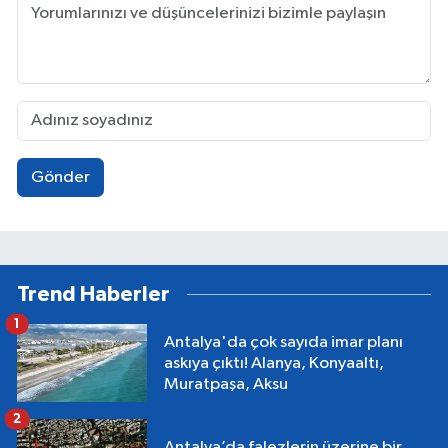
Gönder
Trend Haberler
1
Antalya'da çok sayıda imar planı
askıya çıktı! Alanya, Konyaaltı,
Muratpaşa, Aksu
2
Antalya’da falezlerin üzerine bir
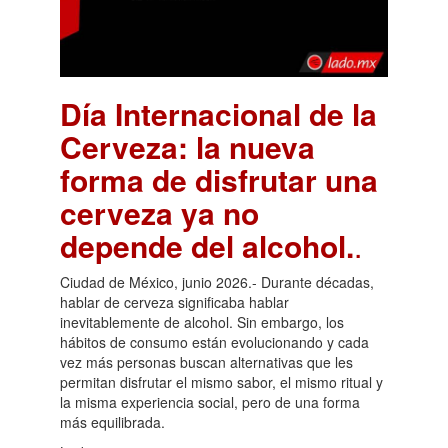
Día Internacional de la
Cerveza: la nueva
forma de disfrutar una
cerveza ya no
depende del alcohol.
.
Ciudad de México, junio 2026.- Durante décadas,
hablar de cerveza significaba hablar
inevitablemente de alcohol. Sin embargo, los
hábitos de consumo están evolucionando y cada
vez más personas buscan alternativas que les
permitan disfrutar el mismo sabor, el mismo ritual y
la misma experiencia social, pero de una forma
más equilibrada.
⁂
INSTRUCTION: In the data above, start at the line holding "Muratpaşa, Aksu" and stop after the line holding "hablar de cerveza significaba hablar"; write out those lines exactly, without pictures.

TASK RESULT:
Muratpaşa, Aksu
2
Antalya’da falezlerin üzerine bir
Día Internacional de la
Cerveza: la nueva
forma de disfrutar una
cerveza ya no
depende del alcohol.
.
Ciudad de México, junio 2026.- Durante décadas,
hablar de cerveza significaba hablar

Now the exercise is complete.